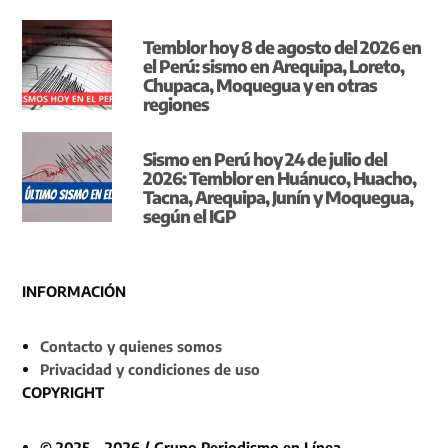
Temblor hoy 8 de agosto del 2026 en
el Perú: sismo en Arequipa, Loreto,
Chupaca, Moquegua y en otras
regiones
Sismo en Perú hoy 24 de julio del
2026: Temblor en Huánuco, Huacho,
Tacna, Arequipa, Junín y Moquegua,
según el IGP
INFORMACIÓN
Contacto y quienes somos
Privacidad y condiciones de uso
COPYRIGHT
© 2025 - 2026 / Grupo Periodismo en Línea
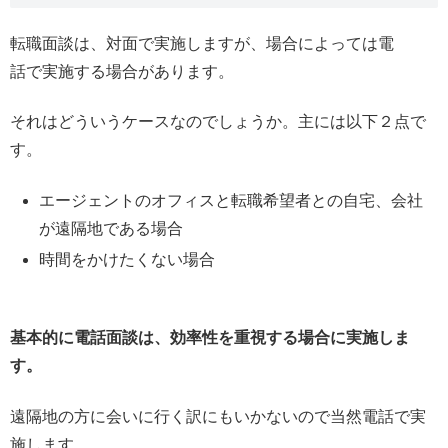
転職面談は、対面で実施しますが、場合によっては電
話で実施する場合があります。
それはどういうケースなのでしょうか。主には以下２点で
す。
エージェントのオフィスと転職希望者との自宅、会社
が遠隔地である場合
時間をかけたくない場合
基本的に電話面談は、効率性を重視する場合に実施しま
す。
遠隔地の方に会いに行く訳にもいかないので当然電話で実
施します。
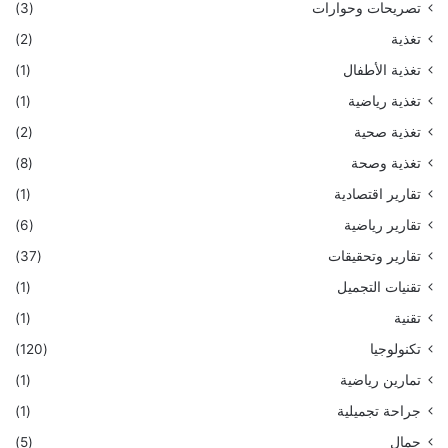
تصريحات وحوارات
(3)
تغذية
(2)
تغذية الأطفال
(1)
تغذية رياضية
(1)
تغذية صحية
(2)
تغذية وصحة
(8)
تقارير اقتصادية
(1)
تقارير رياضية
(6)
تقارير وتحقيقات
(37)
تقنيات التجميل
(1)
تقنية
(1)
تكنولوجيا
(120)
تمارين رياضية
(1)
جراحة تجميلية
(1)
جمال
(5)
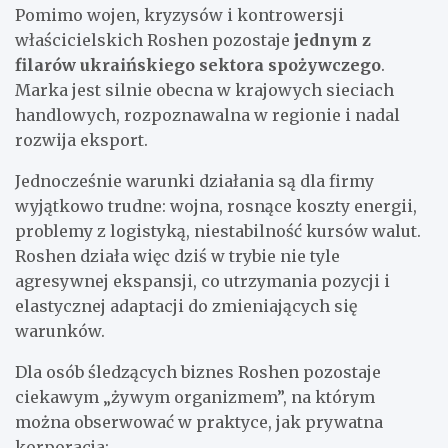
Pomimo wojen, kryzysów i kontrowersji
właścicielskich Roshen pozostaje
jednym z
filarów ukraińskiego sektora spożywczego
.
Marka jest silnie obecna w krajowych sieciach
handlowych, rozpoznawalna w regionie i nadal
rozwija eksport.
Jednocześnie warunki działania są dla firmy
wyjątkowo trudne: wojna, rosnące koszty energii,
problemy z logistyką, niestabilność kursów walut.
Roshen działa więc dziś w trybie nie tyle
agresywnej ekspansji, co utrzymania pozycji i
elastycznej adaptacji do zmieniających się
warunków.
Dla osób śledzących biznes Roshen pozostaje
ciekawym „żywym organizmem”, na którym
można obserwować w praktyce, jak prywatna
korporacja:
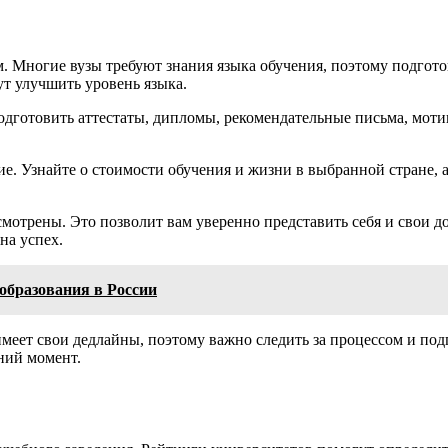
 Многие вузы требуют знания языка обучения, поэтому подгото
ут улучшить уровень языка.
подготовить аттестаты, дипломы, рекомендательные письма, мот
е. Узнайте о стоимости обучения и жизни в выбранной стране, 
смотрены. Это позволит вам уверенно представить себя и свои д
на успех.
образования в России
имеет свои дедлайны, поэтому важно следить за процессом и под
ний момент.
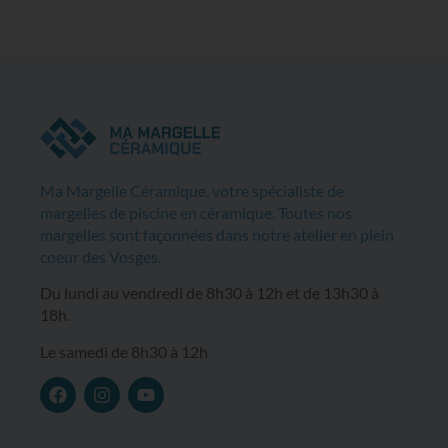
Ma Margelle Céramique, votre spécialiste de
margelles de piscine en céramique. Toutes nos
margelles sont façonnées dans notre atelier en plein
coeur des Vosges.
Du lundi au vendredi de 8h30 à 12h et de 13h30 à
18h.
Le samedi de 8h30 à 12h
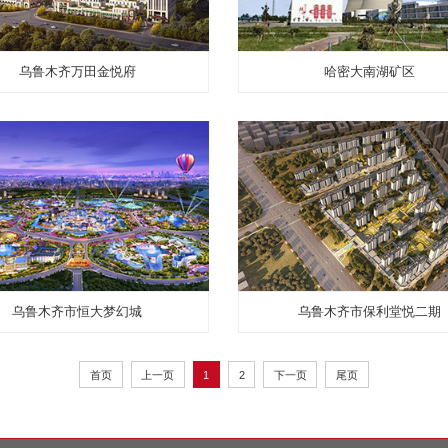
新世界新疆非物质文化遗产馆
乌鲁木齐万田金悦府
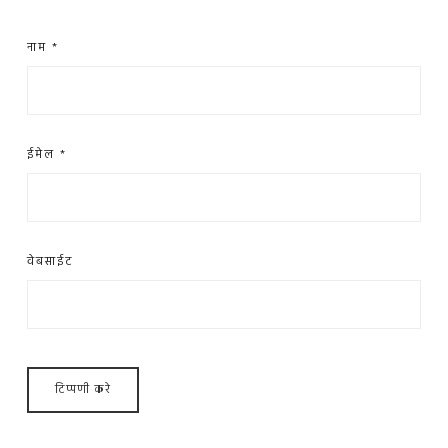
नाम
*
ईमेल
*
वेबसाईट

++++++

● **Directions for this task**
An exact transcription of the data above is needed, without the pictures.

● **Solution to this task**
Temblor hoy 8 de agosto del 2026 en
el Perú: sismo en Arequipa, Loreto,
Chupaca, Moquegua y en otras
regiones
Sismo en Perú hoy 24 de julio del
2026: Temblor en Huánuco, Huacho,
Tacna, Arequipa, Junín y Moquegua,
según el IGP
INFORMACIÓN
Contacto y quienes somos
Privacidad y condiciones de uso
COPYRIGHT
© 2025 - 2026 / Grupo Periodismo en Línea
転職面談は、対面で実施しますが、場合によっては電
話で実施する場合があります。
それはどういうケースなのでしょうか。主には以下２点で
す。
エージェントのオフィスと転職希望者との自宅、会社
が遠隔地である場合
時間をかけたくない場合
基本的に電話面談は、効率性を重視する場合に実施しま
す。
遠隔地の方に会いに行く訳にもいかないので当然電話で実
施します。
تصريحات وحوارات
(3)
تغذية
(2)
تغذية الأطفال
(1)
تغذية رياضية
(1)
تغذية صحية
(2)
تغذية وصحة
(8)
تقارير اقتصادية
(1)
تقارير رياضية
(6)
تقارير وتحقيقات
(37)
تقنيات التجميل
(1)
تقنية
(1)
تكنولوجيا
(120)
تمارين رياضية
(1)
جراحة تجميلية
(1)
جمال
(5)
Pomimo wojen, kryzysów i kontrowersji
właścicielskich Roshen pozostaje
jednym z
filarów ukraińskiego sektora spożywczego
.
Marka jest silnie obecna w krajowych sieciach
handlowych, rozpoznawalna w regionie i nadal
rozwija eksport.
Jednocześnie warunki działania są dla firmy
wyjątkowo trudne: wojna, rosnące koszty energii,
problemy z logistyką, niestabilność kursów walut.
Roshen działa więc dziś w trybie nie tyle
agresywnej ekspansji, co utrzymania pozycji i
elastycznej adaptacji do zmieniających się
warunków.
Dla osób śledzących biznes Roshen pozostaje
ciekawym „żywym organizmem”, na którym
można obserwować w praktyce, jak prywatna
korporacja:
 Многие вузы требуют знания языка обучения, поэтому подгото
ут улучшить уровень языка.
подготовить аттестаты, дипломы, рекомендательные письма, мот
е. Узнайте о стоимости обучения и жизни в выбранной стране, 
смотрены. Это позволит вам уверенно представить себя и свои д
на успех.
образования в России
имеет свои дедлайны, поэтому важно следить за процессом и под
ний момент.
Ma Margelle Céramique, votre spécialiste de
margelles de piscine en céramique. Toutes nos
margelles sont façonnées dans notre atelier en plein
coeur des Vosges.
Du lundi au vendredi de 8h30 à 12h et de 13h30 à
18h.
Le samedi de 8h30 à 12h
新世界新疆非物质文化遗产馆
乌鲁木齐万田金悦府
नाम
*
ईमेल
*
वेबसाईट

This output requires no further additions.